Security concerns surface after student brings gun

Editorial Board

A student brought a gun to school on Sept. 5, the second occurrence since 2013, raising concerns about security.

The school identified the student after he arrived on a late bus according to an administrator. A student’s tip motivated administration to search the accused’s backpack, but otherwise the student may have carried the gun into school undetected.

When students arrive in the morning, they walk through metal detectors and, at certain times, hand their bags to staff members for a brief search. However, the process is rushed and not thorough.

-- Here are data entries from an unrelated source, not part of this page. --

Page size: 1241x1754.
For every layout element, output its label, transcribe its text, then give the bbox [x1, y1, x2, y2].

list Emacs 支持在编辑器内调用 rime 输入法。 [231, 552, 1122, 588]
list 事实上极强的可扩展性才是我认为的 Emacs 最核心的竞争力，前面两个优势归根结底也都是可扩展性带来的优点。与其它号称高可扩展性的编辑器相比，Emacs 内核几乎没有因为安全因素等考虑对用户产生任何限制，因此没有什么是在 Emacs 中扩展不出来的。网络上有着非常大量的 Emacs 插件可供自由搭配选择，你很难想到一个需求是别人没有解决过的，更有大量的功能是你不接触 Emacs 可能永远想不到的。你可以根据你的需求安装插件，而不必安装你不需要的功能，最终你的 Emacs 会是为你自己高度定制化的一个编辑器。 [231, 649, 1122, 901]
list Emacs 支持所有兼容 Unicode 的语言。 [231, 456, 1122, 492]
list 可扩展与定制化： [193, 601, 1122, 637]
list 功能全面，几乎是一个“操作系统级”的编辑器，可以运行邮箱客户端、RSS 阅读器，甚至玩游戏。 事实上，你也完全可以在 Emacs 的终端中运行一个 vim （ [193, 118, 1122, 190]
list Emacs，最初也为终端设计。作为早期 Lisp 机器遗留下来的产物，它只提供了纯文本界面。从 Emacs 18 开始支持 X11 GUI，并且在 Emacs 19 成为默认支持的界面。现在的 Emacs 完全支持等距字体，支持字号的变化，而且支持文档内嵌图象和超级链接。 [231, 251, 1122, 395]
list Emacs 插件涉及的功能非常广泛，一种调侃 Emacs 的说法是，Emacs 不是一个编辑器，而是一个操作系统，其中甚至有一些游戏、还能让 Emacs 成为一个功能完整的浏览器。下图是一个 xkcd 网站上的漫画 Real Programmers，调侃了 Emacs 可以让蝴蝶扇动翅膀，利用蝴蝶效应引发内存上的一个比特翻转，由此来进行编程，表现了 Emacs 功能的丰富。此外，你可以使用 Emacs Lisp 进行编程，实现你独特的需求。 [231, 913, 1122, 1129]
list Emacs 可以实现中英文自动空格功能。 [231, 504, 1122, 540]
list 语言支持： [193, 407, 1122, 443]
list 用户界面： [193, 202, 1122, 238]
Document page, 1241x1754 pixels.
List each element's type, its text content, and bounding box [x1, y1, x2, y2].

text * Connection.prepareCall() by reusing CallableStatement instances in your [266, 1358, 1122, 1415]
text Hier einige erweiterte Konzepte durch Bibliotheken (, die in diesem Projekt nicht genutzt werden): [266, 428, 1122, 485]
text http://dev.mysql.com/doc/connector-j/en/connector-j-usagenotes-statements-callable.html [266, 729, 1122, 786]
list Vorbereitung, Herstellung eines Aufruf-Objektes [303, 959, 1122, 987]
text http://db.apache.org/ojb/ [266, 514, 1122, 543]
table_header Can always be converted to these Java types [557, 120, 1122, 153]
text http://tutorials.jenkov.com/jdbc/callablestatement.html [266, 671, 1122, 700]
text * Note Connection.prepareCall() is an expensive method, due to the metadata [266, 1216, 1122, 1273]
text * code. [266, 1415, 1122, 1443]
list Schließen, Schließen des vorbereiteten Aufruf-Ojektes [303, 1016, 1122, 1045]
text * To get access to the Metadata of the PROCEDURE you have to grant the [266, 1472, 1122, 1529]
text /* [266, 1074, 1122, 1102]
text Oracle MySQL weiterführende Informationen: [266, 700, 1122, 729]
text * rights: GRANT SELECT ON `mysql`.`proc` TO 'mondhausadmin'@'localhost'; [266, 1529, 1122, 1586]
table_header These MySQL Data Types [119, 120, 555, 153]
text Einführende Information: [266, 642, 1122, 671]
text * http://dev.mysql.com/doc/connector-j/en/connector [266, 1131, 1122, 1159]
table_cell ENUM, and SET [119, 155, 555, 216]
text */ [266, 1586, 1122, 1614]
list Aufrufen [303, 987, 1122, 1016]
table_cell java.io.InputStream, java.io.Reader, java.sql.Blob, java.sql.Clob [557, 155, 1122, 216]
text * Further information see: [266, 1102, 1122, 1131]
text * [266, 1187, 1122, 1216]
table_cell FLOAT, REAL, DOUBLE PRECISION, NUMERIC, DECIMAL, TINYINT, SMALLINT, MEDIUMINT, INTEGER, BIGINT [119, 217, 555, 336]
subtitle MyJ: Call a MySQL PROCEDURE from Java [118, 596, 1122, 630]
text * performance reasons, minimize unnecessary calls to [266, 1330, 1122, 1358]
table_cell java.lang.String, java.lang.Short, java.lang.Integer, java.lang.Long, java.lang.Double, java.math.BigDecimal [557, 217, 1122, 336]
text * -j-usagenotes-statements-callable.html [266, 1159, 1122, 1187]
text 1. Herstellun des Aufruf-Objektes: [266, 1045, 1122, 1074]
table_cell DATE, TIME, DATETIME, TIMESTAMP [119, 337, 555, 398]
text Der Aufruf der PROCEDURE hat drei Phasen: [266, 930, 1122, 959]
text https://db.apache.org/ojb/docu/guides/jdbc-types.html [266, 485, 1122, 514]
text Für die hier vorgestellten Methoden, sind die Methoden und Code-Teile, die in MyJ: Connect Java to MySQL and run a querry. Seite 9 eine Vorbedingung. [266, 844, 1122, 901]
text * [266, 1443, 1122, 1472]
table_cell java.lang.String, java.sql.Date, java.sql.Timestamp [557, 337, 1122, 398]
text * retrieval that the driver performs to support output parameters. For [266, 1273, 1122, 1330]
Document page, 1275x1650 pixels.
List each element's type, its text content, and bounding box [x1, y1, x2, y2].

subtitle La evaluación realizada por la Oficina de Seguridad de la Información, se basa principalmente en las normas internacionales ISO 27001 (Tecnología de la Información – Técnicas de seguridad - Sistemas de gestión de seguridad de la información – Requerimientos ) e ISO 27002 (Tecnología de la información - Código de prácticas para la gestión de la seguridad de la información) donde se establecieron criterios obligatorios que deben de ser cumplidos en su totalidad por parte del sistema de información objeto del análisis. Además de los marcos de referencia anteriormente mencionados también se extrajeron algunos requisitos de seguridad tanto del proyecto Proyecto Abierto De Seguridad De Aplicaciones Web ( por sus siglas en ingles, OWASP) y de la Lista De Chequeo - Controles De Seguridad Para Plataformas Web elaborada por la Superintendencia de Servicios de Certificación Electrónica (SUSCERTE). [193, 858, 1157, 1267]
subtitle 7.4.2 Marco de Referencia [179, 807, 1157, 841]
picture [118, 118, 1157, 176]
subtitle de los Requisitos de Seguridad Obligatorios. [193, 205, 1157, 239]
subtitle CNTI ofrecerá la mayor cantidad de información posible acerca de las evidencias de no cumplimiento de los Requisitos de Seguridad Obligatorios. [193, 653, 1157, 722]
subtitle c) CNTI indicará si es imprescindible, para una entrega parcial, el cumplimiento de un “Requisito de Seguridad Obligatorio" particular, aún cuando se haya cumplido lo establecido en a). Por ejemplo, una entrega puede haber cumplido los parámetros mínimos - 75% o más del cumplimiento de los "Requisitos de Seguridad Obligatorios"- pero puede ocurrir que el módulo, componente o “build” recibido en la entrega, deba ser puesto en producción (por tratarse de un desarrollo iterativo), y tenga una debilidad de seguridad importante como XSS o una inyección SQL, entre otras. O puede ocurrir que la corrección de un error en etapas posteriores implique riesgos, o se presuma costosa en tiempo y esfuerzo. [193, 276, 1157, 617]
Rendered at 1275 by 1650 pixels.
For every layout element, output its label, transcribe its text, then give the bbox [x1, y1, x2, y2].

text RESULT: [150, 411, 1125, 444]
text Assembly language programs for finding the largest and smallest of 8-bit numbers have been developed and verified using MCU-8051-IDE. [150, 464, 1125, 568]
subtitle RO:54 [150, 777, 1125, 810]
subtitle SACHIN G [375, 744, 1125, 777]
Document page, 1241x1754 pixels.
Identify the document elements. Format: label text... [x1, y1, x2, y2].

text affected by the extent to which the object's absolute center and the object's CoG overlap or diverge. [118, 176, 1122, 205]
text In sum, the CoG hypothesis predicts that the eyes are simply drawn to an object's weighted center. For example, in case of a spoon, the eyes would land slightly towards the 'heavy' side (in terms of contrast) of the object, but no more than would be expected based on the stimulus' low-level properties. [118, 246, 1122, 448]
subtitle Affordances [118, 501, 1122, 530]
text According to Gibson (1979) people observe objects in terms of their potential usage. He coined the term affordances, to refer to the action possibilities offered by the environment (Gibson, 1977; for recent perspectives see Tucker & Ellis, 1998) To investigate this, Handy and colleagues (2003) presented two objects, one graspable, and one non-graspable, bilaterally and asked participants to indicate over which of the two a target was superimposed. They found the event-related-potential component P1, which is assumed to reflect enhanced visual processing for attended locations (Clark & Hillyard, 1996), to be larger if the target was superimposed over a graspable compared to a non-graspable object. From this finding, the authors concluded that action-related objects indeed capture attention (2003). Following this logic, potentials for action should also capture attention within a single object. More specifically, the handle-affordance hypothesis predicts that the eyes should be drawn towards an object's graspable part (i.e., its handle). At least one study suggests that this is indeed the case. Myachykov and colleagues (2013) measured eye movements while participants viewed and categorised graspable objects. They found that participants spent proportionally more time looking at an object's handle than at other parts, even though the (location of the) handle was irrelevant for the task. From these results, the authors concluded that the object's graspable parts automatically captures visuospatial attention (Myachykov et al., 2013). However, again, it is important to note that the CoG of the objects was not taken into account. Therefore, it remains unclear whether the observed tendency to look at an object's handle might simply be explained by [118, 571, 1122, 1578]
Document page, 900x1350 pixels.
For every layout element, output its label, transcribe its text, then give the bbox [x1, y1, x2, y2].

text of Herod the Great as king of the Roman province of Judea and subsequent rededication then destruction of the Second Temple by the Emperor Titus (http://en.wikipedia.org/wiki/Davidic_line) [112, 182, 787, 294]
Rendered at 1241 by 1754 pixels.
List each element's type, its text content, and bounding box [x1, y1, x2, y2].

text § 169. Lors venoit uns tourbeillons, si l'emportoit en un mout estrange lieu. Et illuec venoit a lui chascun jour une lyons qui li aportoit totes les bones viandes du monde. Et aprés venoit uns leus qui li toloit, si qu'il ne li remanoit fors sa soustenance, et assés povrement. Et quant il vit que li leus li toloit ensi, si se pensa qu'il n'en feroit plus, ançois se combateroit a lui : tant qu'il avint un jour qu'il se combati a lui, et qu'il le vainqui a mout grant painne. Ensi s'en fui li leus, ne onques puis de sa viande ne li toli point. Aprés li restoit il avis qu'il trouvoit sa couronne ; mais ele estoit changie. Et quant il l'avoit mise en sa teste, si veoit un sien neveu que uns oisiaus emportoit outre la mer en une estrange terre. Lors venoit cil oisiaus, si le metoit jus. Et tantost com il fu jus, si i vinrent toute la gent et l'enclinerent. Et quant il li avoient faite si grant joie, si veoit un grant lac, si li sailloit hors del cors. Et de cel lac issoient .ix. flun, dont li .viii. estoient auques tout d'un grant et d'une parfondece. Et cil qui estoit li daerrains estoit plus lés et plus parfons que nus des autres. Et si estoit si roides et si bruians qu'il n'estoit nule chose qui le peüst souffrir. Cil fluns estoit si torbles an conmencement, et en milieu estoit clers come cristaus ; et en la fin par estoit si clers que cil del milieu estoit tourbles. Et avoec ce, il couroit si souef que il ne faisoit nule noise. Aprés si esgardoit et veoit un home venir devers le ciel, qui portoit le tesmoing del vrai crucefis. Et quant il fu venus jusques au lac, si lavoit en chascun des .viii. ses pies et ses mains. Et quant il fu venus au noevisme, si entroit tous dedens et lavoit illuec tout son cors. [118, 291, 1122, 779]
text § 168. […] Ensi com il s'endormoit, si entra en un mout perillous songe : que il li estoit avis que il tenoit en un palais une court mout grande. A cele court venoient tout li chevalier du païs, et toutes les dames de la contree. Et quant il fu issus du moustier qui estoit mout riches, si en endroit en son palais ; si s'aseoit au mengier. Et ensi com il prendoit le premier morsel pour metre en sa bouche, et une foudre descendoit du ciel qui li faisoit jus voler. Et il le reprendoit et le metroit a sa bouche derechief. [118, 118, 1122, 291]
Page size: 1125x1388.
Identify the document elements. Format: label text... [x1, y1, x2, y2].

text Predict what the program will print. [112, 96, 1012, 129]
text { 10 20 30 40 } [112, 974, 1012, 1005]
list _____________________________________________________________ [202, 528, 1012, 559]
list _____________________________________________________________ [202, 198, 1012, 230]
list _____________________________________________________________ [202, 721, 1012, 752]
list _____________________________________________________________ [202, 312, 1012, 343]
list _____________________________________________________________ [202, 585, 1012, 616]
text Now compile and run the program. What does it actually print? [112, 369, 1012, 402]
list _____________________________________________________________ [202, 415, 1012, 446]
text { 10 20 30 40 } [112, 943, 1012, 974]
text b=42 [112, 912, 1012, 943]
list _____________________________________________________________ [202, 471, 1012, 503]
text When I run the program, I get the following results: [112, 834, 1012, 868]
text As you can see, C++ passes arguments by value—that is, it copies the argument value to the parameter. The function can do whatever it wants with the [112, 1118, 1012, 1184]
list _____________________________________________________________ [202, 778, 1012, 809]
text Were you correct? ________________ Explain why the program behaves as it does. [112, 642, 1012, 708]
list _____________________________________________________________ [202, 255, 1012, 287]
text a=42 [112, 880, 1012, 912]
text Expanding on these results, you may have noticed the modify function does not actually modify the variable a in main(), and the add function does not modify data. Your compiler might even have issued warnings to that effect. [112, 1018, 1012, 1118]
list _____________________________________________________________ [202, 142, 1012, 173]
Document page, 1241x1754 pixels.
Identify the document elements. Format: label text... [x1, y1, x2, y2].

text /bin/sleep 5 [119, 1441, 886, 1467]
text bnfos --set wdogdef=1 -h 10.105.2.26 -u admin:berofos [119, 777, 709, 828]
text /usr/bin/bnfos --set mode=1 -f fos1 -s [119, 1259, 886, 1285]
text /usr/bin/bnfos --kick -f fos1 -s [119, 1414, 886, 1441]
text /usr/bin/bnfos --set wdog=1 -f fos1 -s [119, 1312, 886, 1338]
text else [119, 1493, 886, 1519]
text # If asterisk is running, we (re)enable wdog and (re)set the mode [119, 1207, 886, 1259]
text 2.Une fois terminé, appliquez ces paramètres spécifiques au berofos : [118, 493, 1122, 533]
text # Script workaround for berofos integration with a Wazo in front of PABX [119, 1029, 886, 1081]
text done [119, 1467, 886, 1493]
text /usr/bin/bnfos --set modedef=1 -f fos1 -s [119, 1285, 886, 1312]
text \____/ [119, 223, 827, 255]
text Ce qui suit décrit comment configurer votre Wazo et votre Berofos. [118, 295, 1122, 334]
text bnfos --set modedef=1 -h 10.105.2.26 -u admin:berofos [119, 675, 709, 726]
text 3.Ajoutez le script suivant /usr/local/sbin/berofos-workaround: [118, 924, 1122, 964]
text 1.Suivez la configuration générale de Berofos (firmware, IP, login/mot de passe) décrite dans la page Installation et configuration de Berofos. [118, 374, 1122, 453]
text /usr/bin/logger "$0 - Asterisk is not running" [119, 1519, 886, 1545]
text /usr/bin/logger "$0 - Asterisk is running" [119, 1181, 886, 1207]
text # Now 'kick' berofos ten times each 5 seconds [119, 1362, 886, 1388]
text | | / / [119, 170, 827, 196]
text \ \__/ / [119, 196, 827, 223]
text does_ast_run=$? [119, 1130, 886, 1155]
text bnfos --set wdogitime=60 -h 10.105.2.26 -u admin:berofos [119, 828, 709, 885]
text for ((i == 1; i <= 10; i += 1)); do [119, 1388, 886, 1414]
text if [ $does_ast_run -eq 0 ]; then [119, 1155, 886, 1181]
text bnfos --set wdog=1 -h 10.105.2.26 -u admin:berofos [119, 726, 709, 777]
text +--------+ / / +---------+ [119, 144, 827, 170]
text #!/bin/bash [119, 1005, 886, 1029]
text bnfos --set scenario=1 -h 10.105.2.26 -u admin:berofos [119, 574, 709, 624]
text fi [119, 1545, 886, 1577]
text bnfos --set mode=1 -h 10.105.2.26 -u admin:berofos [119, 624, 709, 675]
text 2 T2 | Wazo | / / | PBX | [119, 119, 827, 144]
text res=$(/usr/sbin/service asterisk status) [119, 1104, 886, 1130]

A weapon hidden in a side pocket of a backpack, for instance, would easily go unnoticed.

Grady is also an open campus, making it easier to enter and leave the grounds. No fence separates the school from adjacent 10th Street and Piedmont Park, and another entrance on 8th Street leads to the courtyard. Doors are unlocked throughout the school day, allowing students to travel as needed, but also leaving the school unprotected. It would not be difficult to walk off the street and into a building anytime during the school day.

Since a Southerner staffer raised security concerns in a published commentary in 2017, the school implemented new changes: doors to the outside must be locked after school hours, and an entrance to the instructional suites from the gravel lot is now locked in the morning.

But in a country tallying 64 instances of gunfire on school grounds this year, four of which occurred in Georgia, we must do more to protect ourselves. Loose enforcement of security puts students and faculty in danger and ignores the possibility of a worst-case-scenario.